Lizenz zum Schießen für Bundeswehr in Afghanistan
Ressortchef Franz Josef Jung (CDU) unterschrieb die neue «Taschenkarte», wie das Dokument in der Militärsprache genannt wird, am vergangenen Freitag. Ob dies im Zusammenhang mit der am 19. Juli gestarteten, bisher größten deutsch-afghanischen Militäroffensive in Nordafghanistan steht, ließ das Ministerium offen.
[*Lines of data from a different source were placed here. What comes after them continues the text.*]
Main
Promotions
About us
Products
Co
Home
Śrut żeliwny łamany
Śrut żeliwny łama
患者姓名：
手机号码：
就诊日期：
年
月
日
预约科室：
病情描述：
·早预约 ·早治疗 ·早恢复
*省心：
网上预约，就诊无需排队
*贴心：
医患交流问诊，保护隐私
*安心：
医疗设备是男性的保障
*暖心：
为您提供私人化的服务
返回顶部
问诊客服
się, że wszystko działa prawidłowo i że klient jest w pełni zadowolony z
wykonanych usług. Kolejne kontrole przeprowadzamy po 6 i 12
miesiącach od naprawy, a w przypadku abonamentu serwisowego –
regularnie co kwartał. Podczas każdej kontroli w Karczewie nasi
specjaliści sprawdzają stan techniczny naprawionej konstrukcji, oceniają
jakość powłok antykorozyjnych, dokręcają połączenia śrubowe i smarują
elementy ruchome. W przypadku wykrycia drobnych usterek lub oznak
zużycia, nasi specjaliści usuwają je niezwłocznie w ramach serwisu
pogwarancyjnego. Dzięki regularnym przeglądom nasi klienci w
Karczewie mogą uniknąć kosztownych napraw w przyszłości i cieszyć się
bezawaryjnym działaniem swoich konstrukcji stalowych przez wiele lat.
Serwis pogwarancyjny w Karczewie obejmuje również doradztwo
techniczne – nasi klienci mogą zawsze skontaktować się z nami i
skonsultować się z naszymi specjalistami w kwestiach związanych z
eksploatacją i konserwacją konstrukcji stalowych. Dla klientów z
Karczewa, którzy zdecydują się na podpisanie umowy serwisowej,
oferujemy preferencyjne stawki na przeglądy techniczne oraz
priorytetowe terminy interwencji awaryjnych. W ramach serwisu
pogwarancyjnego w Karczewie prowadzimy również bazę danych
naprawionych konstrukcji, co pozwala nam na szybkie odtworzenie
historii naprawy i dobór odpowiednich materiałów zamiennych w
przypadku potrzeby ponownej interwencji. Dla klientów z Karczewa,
Bislang durften deutsche Soldaten auch dann nicht schießen, wenn Angreifer sich zurückzogen und von ihnen eine weitere Attacke zu erwarten war.
Der Ministeriumssprecher erklärte, in der neuen Taschenkarte seien die Prioritäten in Gefechten «für den einfachen Soldaten» schlüssiger herleitbar, vereinfacht und deutlicher formuliert worden. «Vor allem der Aspekt, dass nicht erst auf einen Angriff gewartet werden muss, um verhältnismäßig militärische Gewalt gegensetzen zu können, sondern durchaus auch präventiv gearbeitet werden darf.» Vor zu erwartenden Angriffen dürfen «geeignete Maßnahmen» angewandt werden.
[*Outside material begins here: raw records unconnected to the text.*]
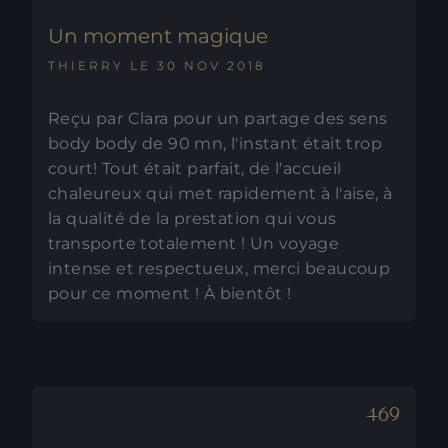
Un moment magique
THIERRY LE 30 NOV 2018
Reçu par Clara pour un partage des sens
body body de 90 mn, l'instant était trop
court! Tout était parfait, de l'accueil
chaleureux qui met rapidement à l'aise, à
la qualité de la prestation qui vous
transporte totalement ! Un voyage
intense et respectueux, merci beaucoup
pour ce moment ! À bientôt !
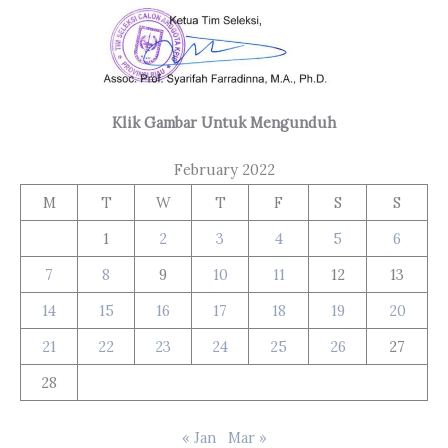
Klik Gambar Untuk Mengunduh
February 2022
M
T
W
T
F
S
S
1
2
3
4
5
6
7
8
9
10
11
12
13
14
15
16
17
18
19
20
21
22
23
24
25
26
27
28
« Jan
Mar »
Der FDP-Politiker Rainer Stinner betonte: «Die Änderungen an der Taschenkarte sind Erweiterungen, nicht nur Klarstellungen. Das darf der Öffentlichkeit nicht vorenthalten werden.» Die Taschenkarte hätte schon vor Jahren neu gefasst werden müssen. «Es ist unverständlich, warum bisher ein deutscher Soldat in Afghanistan weniger Befugnisse hatte als ein Polizist in Deutschland», sagte Stinner. Linkspartei- Geschäftsführer Dietmar Bartsch meinte dagegen, die neuen Regeln entsprächen der «Logik des Krieges», aber der Weg sei falsch. «Die Bundeswehr wird immer tiefer in den Sumpf gezogen.»
Der CDU-Verteidigungsexperte im Bundestag, Bernd Siebert, lobte wiederum: «Die Soldaten im Einsatz haben nun erheblich mehr Verfahrens- und Handlungssicherheit.» Er fügte hinzu, auch weiterhin dürften die Soldaten von der Schusswaffe nur nach dem Grundsatz der Verhältnismäßigkeit und nur im äußersten Fall Gebrauch machen. Siebert sagte ferner, zu hoffen bleibe, dass die neuen Grundsätze auch mehr Klarheit für staatsanwaltschaftliche Ermittlungen schafften. Es sei unwürdig, wenn Soldaten, die im hoheitlichen Auftrag die Schusswaffe eingesetzt hätten, Monate auf den Abschluss des Verfahrens gegen sie warten müssten.
Zu Beginn der Offensive hatte die Bundeswehr in der Nähe von Kundus versehentlich einen Jugendlichen erschossen. Er hatte in einem Kleinlaster gesessen, der trotz Warnschüssen auf eine deutsche Stellung zugerast und von den Soldaten daraufhin beschossen worden war. Die Staatsanwaltschaft Potsdam sieht derzeit keinen Anlass für ein Ermittlungsverfahren gegen den Todesschützen. Der Sachverhalt werde weiter geprüft, derzeit gebe es aber keine Anhaltspunkte für ein strafrechtlich relevantes Verhalten, sagte ein Sprecher.